Records supplied:
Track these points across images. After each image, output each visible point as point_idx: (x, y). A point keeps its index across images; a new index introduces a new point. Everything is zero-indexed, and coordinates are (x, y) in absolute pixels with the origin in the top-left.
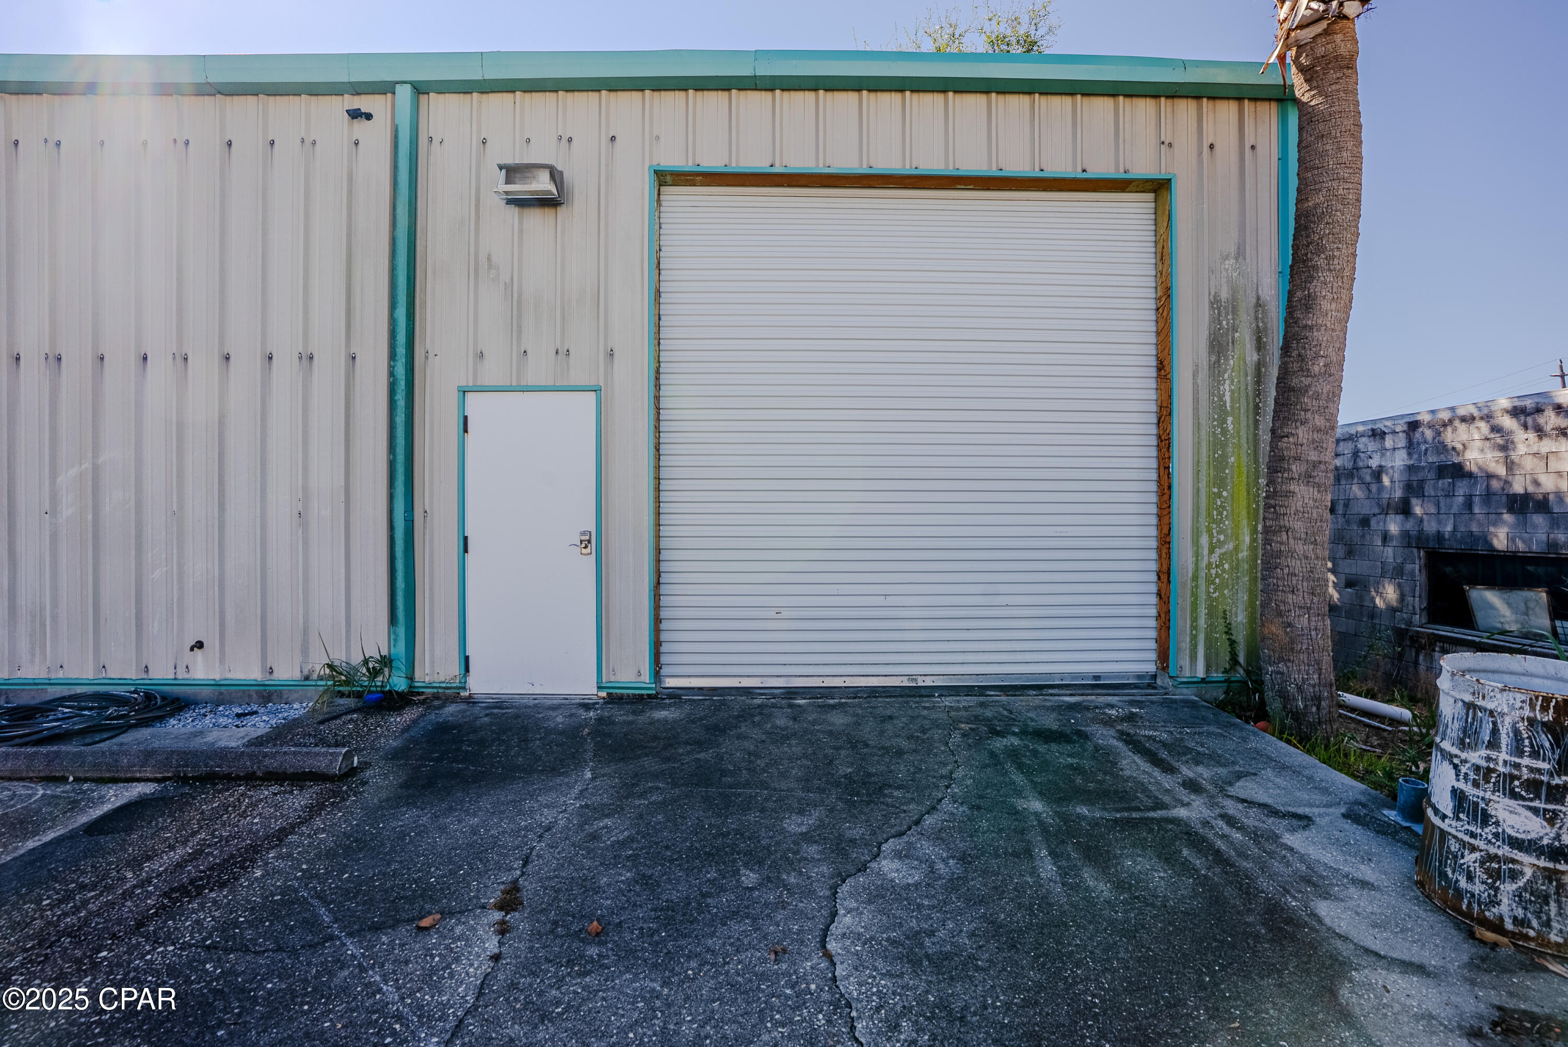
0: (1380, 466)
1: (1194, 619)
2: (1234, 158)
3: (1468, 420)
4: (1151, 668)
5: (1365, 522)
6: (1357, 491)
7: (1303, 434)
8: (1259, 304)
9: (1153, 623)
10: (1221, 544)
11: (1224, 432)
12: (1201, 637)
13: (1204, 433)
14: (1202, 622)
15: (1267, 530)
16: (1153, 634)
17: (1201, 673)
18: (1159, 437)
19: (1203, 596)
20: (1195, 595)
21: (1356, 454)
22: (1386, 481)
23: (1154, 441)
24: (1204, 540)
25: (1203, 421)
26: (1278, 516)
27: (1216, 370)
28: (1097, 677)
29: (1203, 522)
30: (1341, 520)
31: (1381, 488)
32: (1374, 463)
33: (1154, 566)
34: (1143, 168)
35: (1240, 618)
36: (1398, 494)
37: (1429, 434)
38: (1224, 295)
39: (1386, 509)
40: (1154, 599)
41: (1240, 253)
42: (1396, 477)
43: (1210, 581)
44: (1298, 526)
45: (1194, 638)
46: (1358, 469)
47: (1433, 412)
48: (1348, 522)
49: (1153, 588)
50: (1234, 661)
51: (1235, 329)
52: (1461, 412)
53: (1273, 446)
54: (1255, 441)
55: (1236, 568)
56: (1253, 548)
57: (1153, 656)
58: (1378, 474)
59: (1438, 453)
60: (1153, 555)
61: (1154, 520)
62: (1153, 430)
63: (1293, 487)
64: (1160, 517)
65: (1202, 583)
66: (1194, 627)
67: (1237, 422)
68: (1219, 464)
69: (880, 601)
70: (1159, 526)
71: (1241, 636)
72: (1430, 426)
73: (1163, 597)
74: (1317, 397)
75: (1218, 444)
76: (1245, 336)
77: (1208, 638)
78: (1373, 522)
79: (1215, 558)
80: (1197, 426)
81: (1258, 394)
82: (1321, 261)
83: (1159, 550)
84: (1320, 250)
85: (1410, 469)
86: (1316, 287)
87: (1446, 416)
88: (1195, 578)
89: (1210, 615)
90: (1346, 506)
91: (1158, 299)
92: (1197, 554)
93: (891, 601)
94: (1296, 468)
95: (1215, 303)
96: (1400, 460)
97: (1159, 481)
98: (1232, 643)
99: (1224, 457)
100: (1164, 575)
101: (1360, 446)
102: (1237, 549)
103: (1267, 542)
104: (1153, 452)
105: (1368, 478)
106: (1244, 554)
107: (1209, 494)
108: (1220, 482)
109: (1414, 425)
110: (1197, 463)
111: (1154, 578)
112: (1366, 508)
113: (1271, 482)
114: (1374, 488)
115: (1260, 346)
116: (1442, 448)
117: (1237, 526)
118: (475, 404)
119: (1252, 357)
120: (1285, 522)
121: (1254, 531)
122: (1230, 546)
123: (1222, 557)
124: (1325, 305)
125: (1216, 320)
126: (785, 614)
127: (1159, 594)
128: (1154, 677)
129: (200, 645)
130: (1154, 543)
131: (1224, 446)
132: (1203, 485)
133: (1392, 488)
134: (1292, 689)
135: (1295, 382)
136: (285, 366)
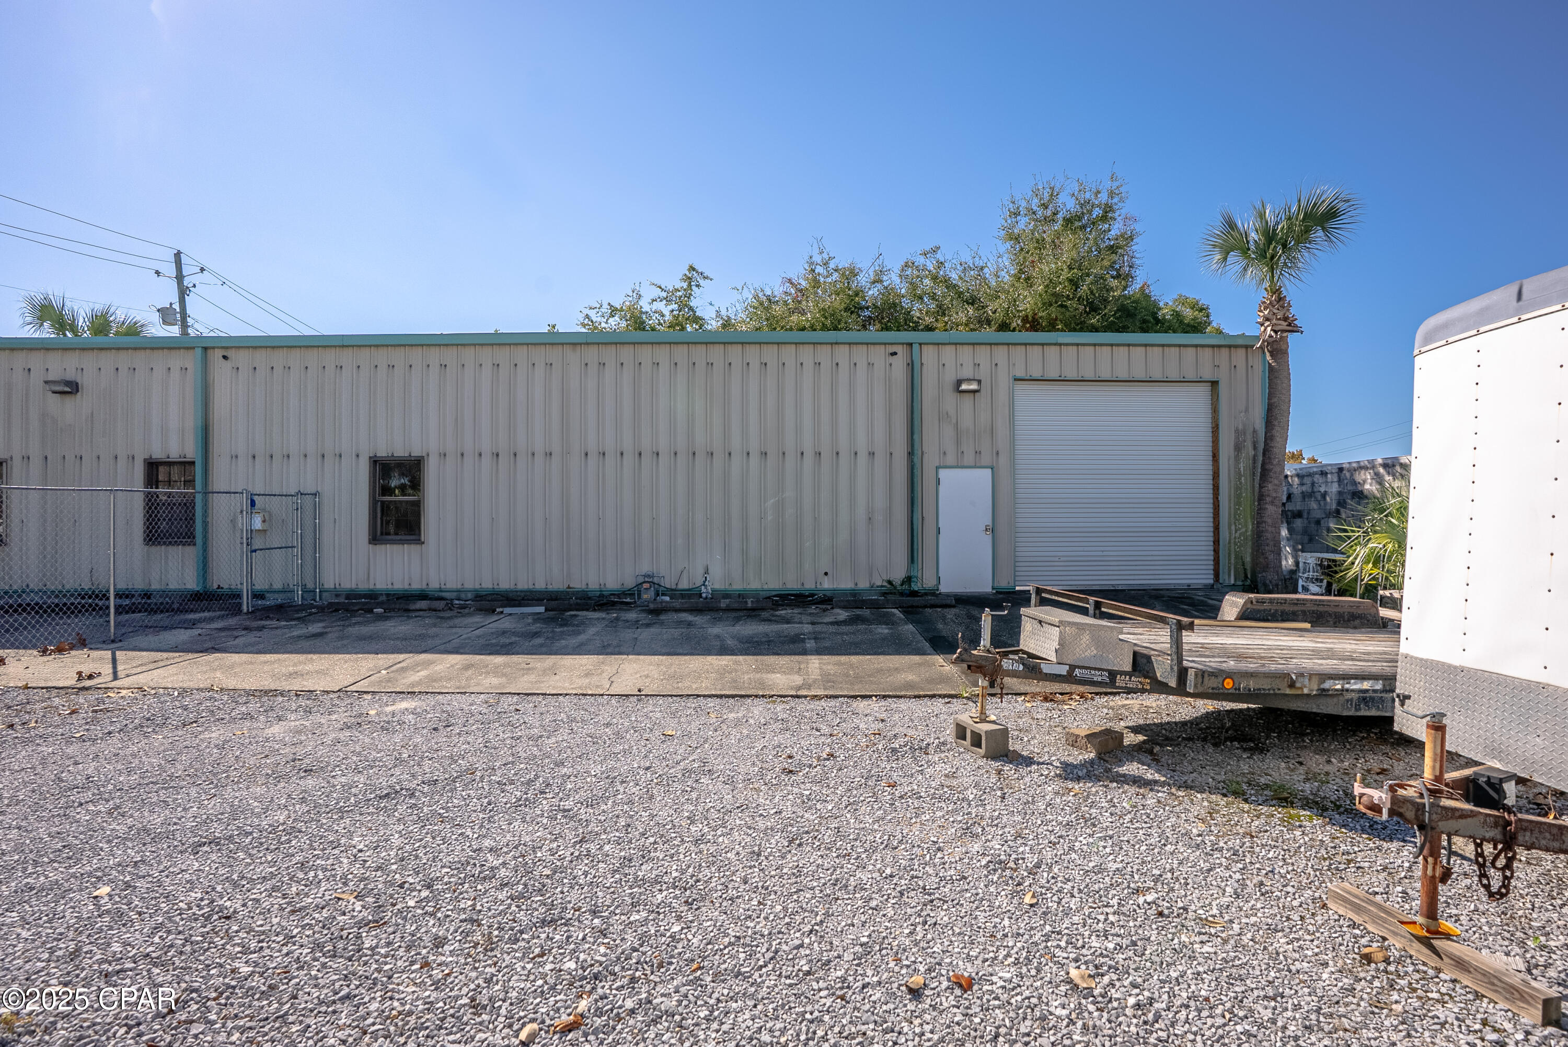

Aim of the task:
Go through the entries above and write them out again exactly, images left behind.

Answer for the task:
Track these points across images. After each image, output each visible point as point_idx: (x, y). A point keeps its index across images; a new index introduces a new point. Everything is zero-indexed, and coordinates are (x, y) in absolute pixels with the origin in the top-left.
0: (1380, 466)
1: (1194, 619)
2: (1234, 158)
3: (1468, 420)
4: (1151, 668)
5: (1365, 522)
6: (1357, 491)
7: (1303, 434)
8: (1259, 304)
9: (1153, 623)
10: (1221, 544)
11: (1224, 432)
12: (1201, 637)
13: (1204, 433)
14: (1202, 622)
15: (1267, 530)
16: (1153, 634)
17: (1201, 673)
18: (1159, 437)
19: (1203, 596)
20: (1195, 595)
21: (1356, 454)
22: (1386, 481)
23: (1154, 441)
24: (1204, 540)
25: (1203, 421)
26: (1278, 516)
27: (1216, 370)
28: (1097, 677)
29: (1203, 522)
30: (1341, 520)
31: (1381, 488)
32: (1374, 463)
33: (1154, 566)
34: (1143, 168)
35: (1240, 618)
36: (1398, 494)
37: (1429, 434)
38: (1224, 295)
39: (1386, 509)
40: (1154, 599)
41: (1240, 253)
42: (1396, 477)
43: (1210, 581)
44: (1298, 526)
45: (1194, 638)
46: (1358, 469)
47: (1433, 412)
48: (1348, 522)
49: (1153, 588)
50: (1234, 661)
51: (1235, 329)
52: (1461, 412)
53: (1273, 446)
54: (1255, 441)
55: (1236, 568)
56: (1253, 548)
57: (1153, 656)
58: (1378, 474)
59: (1438, 453)
60: (1153, 555)
61: (1154, 520)
62: (1153, 430)
63: (1293, 487)
64: (1160, 517)
65: (1202, 583)
66: (1194, 627)
67: (1237, 422)
68: (1219, 464)
69: (880, 601)
70: (1159, 526)
71: (1241, 636)
72: (1430, 426)
73: (1163, 597)
74: (1317, 397)
75: (1218, 444)
76: (1245, 336)
77: (1208, 638)
78: (1373, 522)
79: (1215, 558)
80: (1197, 426)
81: (1258, 394)
82: (1321, 261)
83: (1159, 550)
84: (1320, 250)
85: (1410, 469)
86: (1316, 287)
87: (1446, 416)
88: (1195, 578)
89: (1210, 615)
90: (1346, 506)
91: (1158, 299)
92: (1197, 554)
93: (891, 601)
94: (1296, 468)
95: (1215, 303)
96: (1400, 460)
97: (1159, 481)
98: (1232, 643)
99: (1224, 457)
100: (1164, 575)
101: (1360, 446)
102: (1237, 549)
103: (1267, 542)
104: (1153, 452)
105: (1368, 478)
106: (1244, 554)
107: (1209, 494)
108: (1220, 482)
109: (1414, 425)
110: (1197, 463)
111: (1154, 578)
112: (1366, 508)
113: (1271, 482)
114: (1374, 488)
115: (1260, 346)
116: (1442, 448)
117: (1237, 526)
118: (475, 404)
119: (1252, 357)
120: (1285, 522)
121: (1254, 531)
122: (1230, 546)
123: (1222, 557)
124: (1325, 305)
125: (1216, 320)
126: (785, 614)
127: (1159, 594)
128: (1154, 677)
129: (200, 645)
130: (1154, 543)
131: (1224, 446)
132: (1203, 485)
133: (1392, 488)
134: (1292, 689)
135: (1295, 382)
136: (285, 366)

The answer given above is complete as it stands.